Nick had taken three rooms on the basement level of the house, and nice rooms they were, furnished in knotty pine. No urging on Ralph’s part had moved him to enlarge his living space—he felt like an interloper already, but he liked them… and until his trip from Shoyo to Hemingford Home he hadn’t realized how much he had come to miss other faces. He hadn’t gotten his fill yet.

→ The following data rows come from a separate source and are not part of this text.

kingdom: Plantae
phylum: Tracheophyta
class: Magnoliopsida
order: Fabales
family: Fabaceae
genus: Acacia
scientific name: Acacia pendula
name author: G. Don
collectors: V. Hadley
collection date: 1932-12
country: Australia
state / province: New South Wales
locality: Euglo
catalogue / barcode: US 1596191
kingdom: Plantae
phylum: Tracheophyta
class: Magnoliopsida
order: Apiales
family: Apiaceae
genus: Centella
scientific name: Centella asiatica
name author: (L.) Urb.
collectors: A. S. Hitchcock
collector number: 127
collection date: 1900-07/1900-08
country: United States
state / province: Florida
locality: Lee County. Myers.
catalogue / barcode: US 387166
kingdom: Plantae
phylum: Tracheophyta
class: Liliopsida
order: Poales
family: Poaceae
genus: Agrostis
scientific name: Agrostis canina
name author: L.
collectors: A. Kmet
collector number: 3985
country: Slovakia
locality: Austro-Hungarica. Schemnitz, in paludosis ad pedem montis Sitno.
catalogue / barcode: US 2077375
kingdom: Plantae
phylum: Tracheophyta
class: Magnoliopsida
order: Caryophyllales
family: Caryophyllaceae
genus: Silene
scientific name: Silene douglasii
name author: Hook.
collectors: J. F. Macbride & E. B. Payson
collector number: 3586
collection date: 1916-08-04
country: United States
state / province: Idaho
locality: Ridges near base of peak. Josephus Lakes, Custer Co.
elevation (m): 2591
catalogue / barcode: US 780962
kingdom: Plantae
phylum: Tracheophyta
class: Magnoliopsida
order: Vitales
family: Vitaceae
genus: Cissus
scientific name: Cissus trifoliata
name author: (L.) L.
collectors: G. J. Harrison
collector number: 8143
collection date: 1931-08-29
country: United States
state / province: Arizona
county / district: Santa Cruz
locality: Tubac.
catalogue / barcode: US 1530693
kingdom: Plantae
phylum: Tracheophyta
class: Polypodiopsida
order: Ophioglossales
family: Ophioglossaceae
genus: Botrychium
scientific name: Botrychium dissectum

And the place was the finest one he’d ever lived in, just as it was. He had his own entrance by the back door, and he kept his ten-speed parked under the door’s low, overhanging eave, where it stood axle-deep in generations of fragrantly rotting aspen leaves. He had the beginnings of a book collection, something he had always wanted and never been able to have in his years of wandering. He had been a great reader in those days (during these new days, there rarely seemed to be time to sit and have a good long conversation with a book), and some of the books on the shelves—shelves which were still largely empty—were old friends, most of them originally borrowed from lending libraries at two cents a day; in the last few years he had never spent enough time in one town to get a regular library card. Others were books he hadn’t yet read, books the lending library books had led him to look for. As he sat here with his felt-tip pens and paper, one of these books sat on the desk beside his right hand—Set This House on Fire, by William Styron. He had marked his place with a ten-dollar bill he had found on the street. There was a lot of money in the streets, blowing along the gutters in the wind, and he was still surprised and amused at how many people—himself among them—still stopped to pick them up. And why? The books were free now. The ideas were free. Sometimes that thought exhilarated him. Sometimes it frightened him.